## [EXCERPT]
·····
= Thomas Cox (politician) =

American politician

Thomas Cox (1787 – November 9, 1844) was an American pioneer, politician, and surveyor from what is now Kentucky. His family moved to the Indiana Territory, where Cox joined the territory militia. He was promoted to a lieutenant colonel and may have seen service in the War of 1812. After the war, he became a surveyor to help support his family. He also served in county politics until the state of Illinois was formed in 1818. Cox was elected to its 1st General Assembly as a state senator, serving for two years. He then worked as Register of the U.S. Land Office in Springfield, Illinois, but fell into debt after some poor land speculation deals.
·····
## [TASK INSTRUCTIONS]
Please print the Thomas Cox biography word for word from "American politician" up to and including "land speculation deals.". The listing comes from a different source than the Thomas Cox biography.

## [SUPPLIED DATA]
·····
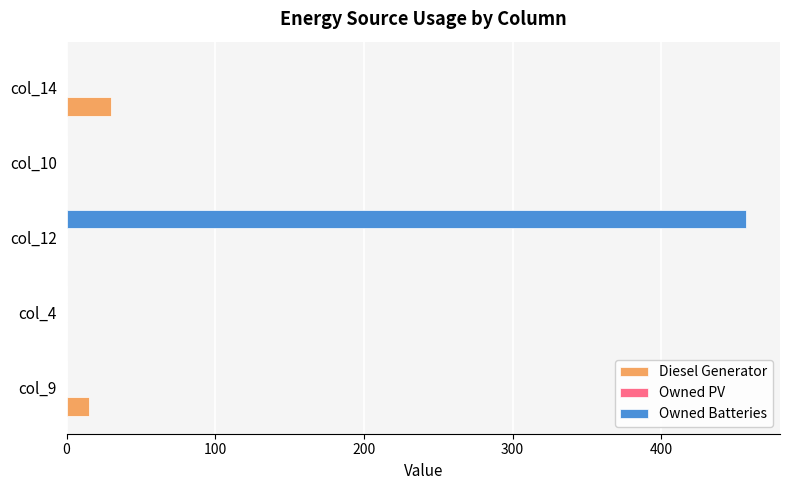

Is the value of Diesel Generator at col_9 greater than the value of Owned Batteries at col_4?

Yes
·····
## [EXERCISE ANSWER]
American politician

Thomas Cox (1787 – November 9, 1844) was an American pioneer, politician, and surveyor from what is now Kentucky. His family moved to the Indiana Territory, where Cox joined the territory militia. He was promoted to a lieutenant colonel and may have seen service in the War of 1812. After the war, he became a surveyor to help support his family. He also served in county politics until the state of Illinois was formed in 1818. Cox was elected to its 1st General Assembly as a state senator, serving for two years. He then worked as Register of the U.S. Land Office in Springfield, Illinois, but fell into debt after some poor land speculation deals.